Below are the entries to work from; restate word for word the portion that opens with the line containing "rauliques pour les" and closes with the line containing "plus rapide du", keeping both.
══ Input data ══
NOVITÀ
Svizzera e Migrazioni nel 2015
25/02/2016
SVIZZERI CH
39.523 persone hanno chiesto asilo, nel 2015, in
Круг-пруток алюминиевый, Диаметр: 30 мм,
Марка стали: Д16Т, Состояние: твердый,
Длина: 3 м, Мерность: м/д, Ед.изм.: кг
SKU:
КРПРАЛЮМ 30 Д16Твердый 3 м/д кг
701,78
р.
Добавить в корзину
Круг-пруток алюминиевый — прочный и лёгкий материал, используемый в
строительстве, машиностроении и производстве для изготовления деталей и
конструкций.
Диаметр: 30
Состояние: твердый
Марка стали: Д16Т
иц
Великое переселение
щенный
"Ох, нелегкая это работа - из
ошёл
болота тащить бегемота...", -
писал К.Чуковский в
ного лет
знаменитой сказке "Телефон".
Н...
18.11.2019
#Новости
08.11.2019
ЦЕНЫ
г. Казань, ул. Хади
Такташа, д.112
═══
══ Input data ══
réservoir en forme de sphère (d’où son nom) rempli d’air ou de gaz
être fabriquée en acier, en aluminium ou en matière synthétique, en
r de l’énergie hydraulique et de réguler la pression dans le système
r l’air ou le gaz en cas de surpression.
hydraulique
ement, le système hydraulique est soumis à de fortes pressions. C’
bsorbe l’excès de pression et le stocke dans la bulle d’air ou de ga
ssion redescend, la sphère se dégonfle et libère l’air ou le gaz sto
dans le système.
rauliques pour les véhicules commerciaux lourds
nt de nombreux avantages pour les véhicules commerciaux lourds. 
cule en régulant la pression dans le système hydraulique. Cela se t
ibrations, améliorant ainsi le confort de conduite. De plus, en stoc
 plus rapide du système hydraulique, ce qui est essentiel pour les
═══
__Task output__.
rauliques pour les véhicules commerciaux lourds
nt de nombreux avantages pour les véhicules commerciaux lourds. 
cule en régulant la pression dans le système hydraulique. Cela se t
ibrations, améliorant ainsi le confort de conduite. De plus, en stoc
 plus rapide du système hydraulique, ce qui est essentiel pour les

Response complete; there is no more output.